Pope Francis, with Israeli Prime Minister Benjamin Netanyahu and Israeli President Shimon Peres, at the grave of Theodore Herzl, the founder of modern Zionism. Photo: Screenshot.

Rome’s Chief Rabbi, Riccardo Di Segni is working with the Vatican to arrange a meeting between the parents of the three slain Israeli teens, and Pope Francis.

The unprecedented gesture comes in the wake of a personal telephone call between the two on July 1.

“Good evening. This is Pope Francis. I wanted to personally express my sadness for the death of the three youths,” the Catholic News Service reported him saying on Wednesday.

On June 30, Israeli searchers discovered the bodies of Gilad Shaar, Eyal Yifrach, and Naftali Frankel buried not far from where they were abducted by Hamas terrorists on June 12.

Speaking with Rome’s Il Messaggero newspaper, Di Segni said he was surprised by the direct call, inasmuch as the Vatican had already released a statement in which the Pope strongly condemned the murders and expressed his condolences.

Vatican Spokesman, Jesuit Father Federico Lombardi, termed the killings “terrible and dramatic,” in the original Papal statement.

Di Segni noted that “It was an informal conversation, very human.”

“He’s an extraordinary man,” the rabbi said of the Pope, who asked what he could do to aid the families.

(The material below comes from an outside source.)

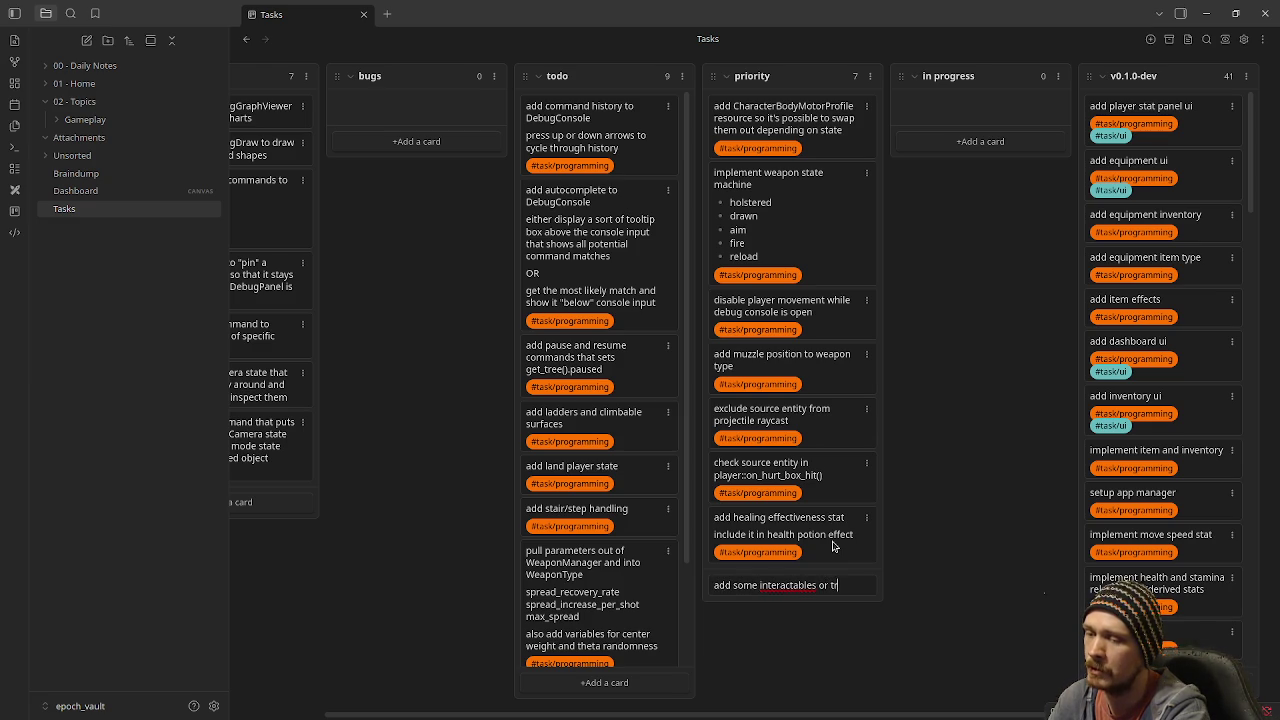
pyautogui.write('iggers to the lot')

Di Segni explained that he’d been working to set up a meeting between the Pope and the families while their sons were presumed still alive, in order to garner international support for their plight.

Pope Francis, in response, said his interest in meeting and comforting the families had not changed.

“The assassination of innocent people is always an execrable and unacceptable crime and a serious obstacle on the path toward the peace for which we must tirelessly continue to strive and pray,” Lombardi’s statement read.

“Pope Francis participates in the unspeakable suffering of the families struck by this homicidal violence and the pain of all persons afflicted by the consequences of hatred,” Father Lombardi said, and he “prays that God might inspire all with thoughts of compassion and peace.”